Although one day this app could be available to non-English native speakers, we’re keeping in mind that we are marketing directly to parents who only speak English and want their children to be able to expand into multilingualism. As a result of this, the similar languages cater heavily to English-like languages; specifically, we’ve selected German, Dutch, and Swedish. The Germanic languages are quite diverse, and there are officially at least 47 of them, but the most prominent ones are German, English, Dutch, and Swedish; this pulls from both the Northern Germanic languages and the Western Germanic languages. Through this, we hope that this track offers the simplest transfer of knowledge from one language to another, and, as a result, lets the parents maximize the number of languages their children can gain fluency in later in their lives.
The third and final track offered by our group is a “diverse” track - by diverse, we do not mean non-Eurocentric. Rather, we intend to pick languages that differ highly from each other. In this case, parents should choose the diverse track if they are trying to maximally cover their ground, in a sense; participants of this track are most likely to be able to live anywhere in the world, because somewhere nearby there’s a native language that we’re instilling in them from an early age.
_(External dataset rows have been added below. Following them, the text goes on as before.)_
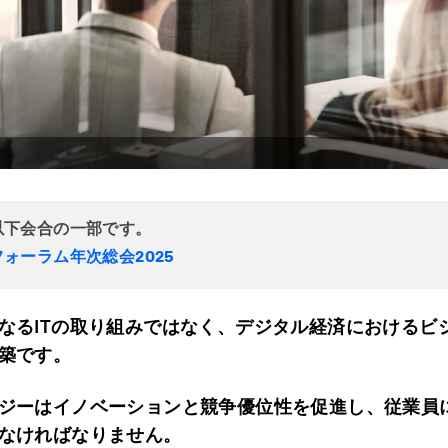
以下会合の一部です。
ォーラム年次総会2025
なるITの取り組みではなく、デジタル経済におけるビ
築です。
ジーはイノベーションと競争優位性を促進し、従業員
なければなりません。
The diverse track consists of Spanish, Mandarin, Hindu, and Finnish. With this, we’re hitting vastly different parts of the globe, but ensuring there are very few parts of the globe not covered by the education we can try to train our participants to remember.
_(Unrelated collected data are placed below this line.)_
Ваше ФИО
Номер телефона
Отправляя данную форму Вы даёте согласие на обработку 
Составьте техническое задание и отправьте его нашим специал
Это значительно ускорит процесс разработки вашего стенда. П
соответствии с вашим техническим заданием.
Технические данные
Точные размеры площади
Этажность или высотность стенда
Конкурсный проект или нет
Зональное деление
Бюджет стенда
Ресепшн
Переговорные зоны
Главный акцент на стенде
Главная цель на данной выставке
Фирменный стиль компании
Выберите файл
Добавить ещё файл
Some of the feedback we received from our experts included that passive use cases are helpful, but adding an interactive element can help maintain long term use of the app, and therefore strengthen the benefits gained from using it. Here are some examples of what a toddler could see and interact with during the ‘active learning’ portion of their training. In both cases, there are words spoken from the phone by a native speaker of the language which will map directly to the images on the screen. This word-picture association can help the toddlers internalize the phonemes and meanings while simultaneously maintaining interest.
Passive Learning Section
We still aim to allow for gradual diffusion of information by playing tapes of conversations in languages associated with the babies’ chosen track; we have opted to group this into a passive learning environment, such as while a baby or toddler is in a car or otherwise awake, but not actively focusing on something else.
Together, we hope these two types of learning can instill the phonemes deep in their language centers so that learning these languages later in life are much easier than usual.
Our first progress report page will be categorized by language. This way, you can see how much French or Mandarin etc. your baby is being exposed to. It will show the percent of global phonemes learned (total unique phonemes from non-English languages), percent of new phonemes learned from the specific language you are looking at, and the percent of new vocabulary words your child has encountered during the interactive teaching sessions.
Additionally, there will be a world map page, which will highlight regions you are learning languages from and will slowly start to color the whole map a different color with the more training the infant goes through. Once each region’s phonemes are partially or fully encountered, the map region will become more opaque. This is a fun way for parents to stay engaged and keep track of their own progress and effectiveness as teachers.
Overall, we are excited to have a more clearly defined project path and to further develop this idea in the Foundry Phase II assignment.